Collect every line of the listing below that contains the string "pancreas", and copy each such line in full.

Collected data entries
>> BEGIN

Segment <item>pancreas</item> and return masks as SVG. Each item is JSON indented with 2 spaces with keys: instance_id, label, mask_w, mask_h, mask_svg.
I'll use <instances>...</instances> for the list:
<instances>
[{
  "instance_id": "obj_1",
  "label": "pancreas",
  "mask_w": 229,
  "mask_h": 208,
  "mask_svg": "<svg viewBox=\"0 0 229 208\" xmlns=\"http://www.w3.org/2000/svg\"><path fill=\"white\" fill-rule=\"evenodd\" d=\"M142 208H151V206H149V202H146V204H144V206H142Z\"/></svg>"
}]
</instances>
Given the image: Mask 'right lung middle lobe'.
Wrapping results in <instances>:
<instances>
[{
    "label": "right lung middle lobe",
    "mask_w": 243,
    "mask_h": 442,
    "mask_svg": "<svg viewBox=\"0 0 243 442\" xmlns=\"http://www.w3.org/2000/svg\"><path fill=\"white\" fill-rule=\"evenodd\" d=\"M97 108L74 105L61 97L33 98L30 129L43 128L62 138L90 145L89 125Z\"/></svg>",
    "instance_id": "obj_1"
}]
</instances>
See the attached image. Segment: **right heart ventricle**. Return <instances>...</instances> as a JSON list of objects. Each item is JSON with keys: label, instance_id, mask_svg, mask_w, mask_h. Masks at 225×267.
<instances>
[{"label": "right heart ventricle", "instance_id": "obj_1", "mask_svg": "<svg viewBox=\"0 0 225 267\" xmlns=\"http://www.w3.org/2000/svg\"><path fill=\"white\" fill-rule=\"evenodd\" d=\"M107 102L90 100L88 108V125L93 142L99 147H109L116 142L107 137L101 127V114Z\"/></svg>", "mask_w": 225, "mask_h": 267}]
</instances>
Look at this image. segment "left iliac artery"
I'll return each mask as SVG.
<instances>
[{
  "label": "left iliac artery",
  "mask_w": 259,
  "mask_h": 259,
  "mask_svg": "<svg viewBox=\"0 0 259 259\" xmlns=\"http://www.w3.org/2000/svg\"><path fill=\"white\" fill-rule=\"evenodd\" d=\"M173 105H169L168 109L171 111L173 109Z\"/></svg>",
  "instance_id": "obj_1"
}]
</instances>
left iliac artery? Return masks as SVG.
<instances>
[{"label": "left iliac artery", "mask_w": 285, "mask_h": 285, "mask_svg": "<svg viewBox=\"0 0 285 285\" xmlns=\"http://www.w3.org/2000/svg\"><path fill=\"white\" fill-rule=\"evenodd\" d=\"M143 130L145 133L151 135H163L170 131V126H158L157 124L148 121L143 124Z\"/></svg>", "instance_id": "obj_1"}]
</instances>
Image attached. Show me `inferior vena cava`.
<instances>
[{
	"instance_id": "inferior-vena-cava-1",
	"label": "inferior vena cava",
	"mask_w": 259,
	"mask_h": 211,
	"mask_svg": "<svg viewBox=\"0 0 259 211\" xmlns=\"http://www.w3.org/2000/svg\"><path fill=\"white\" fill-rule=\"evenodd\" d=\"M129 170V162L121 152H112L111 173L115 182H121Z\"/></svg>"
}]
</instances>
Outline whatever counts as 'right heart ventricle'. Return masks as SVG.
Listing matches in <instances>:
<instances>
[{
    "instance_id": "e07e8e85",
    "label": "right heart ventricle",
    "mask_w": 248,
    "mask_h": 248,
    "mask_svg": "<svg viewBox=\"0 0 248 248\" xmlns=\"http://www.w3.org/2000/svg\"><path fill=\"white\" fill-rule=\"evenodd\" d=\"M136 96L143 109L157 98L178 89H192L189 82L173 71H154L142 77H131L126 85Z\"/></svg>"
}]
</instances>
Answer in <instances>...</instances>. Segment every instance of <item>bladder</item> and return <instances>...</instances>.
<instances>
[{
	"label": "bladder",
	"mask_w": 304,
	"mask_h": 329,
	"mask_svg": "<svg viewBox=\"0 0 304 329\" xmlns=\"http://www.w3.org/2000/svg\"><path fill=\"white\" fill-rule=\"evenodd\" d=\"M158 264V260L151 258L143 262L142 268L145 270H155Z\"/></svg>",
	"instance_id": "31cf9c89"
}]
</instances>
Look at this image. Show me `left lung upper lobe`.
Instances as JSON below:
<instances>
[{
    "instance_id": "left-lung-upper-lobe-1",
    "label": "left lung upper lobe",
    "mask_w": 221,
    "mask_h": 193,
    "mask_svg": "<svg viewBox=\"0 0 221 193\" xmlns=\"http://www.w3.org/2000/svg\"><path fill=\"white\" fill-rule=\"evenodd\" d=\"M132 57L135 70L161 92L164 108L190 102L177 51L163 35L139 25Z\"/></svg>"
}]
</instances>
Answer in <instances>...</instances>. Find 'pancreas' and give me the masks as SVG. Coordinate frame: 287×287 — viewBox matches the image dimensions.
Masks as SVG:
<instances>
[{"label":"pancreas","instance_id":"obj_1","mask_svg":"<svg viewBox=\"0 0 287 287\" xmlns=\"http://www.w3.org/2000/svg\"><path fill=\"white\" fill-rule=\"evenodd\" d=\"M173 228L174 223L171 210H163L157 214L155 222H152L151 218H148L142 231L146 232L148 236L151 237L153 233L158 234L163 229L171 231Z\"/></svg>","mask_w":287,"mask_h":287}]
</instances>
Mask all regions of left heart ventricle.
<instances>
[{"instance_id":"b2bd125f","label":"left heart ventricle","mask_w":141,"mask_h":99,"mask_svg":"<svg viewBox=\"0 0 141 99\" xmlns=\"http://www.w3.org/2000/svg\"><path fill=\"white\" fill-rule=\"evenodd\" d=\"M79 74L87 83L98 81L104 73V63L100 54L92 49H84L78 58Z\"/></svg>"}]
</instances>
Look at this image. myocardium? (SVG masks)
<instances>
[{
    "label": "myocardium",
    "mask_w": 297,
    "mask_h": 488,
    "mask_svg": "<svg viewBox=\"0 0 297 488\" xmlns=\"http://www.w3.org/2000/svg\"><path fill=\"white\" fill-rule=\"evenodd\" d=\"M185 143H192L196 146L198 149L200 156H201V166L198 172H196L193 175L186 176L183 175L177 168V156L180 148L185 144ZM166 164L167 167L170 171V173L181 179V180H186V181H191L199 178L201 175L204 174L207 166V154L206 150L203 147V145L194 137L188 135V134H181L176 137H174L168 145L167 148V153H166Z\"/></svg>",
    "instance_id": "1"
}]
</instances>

>> END

_Finished task_:
Segment <item>pancreas</item> and return masks as SVG. Each item is JSON indented with 2 spaces with keys: instance_id, label, mask_w, mask_h, mask_svg.
  "label": "pancreas",
Answer in <instances>...</instances>. Find 'pancreas' and give me the masks as SVG. Coordinate frame: 287×287 — viewBox matches the image dimensions.
[{"label":"pancreas","instance_id":"obj_1","mask_svg":"<svg viewBox=\"0 0 287 287\" xmlns=\"http://www.w3.org/2000/svg\"><path fill=\"white\" fill-rule=\"evenodd\" d=\"M173 228L174 223L171 210H163L157 214L155 222H152L151 218H148L142 231L146 232L148 236L151 237L153 233L158 234L163 229L171 231Z\"/></svg>","mask_w":287,"mask_h":287}]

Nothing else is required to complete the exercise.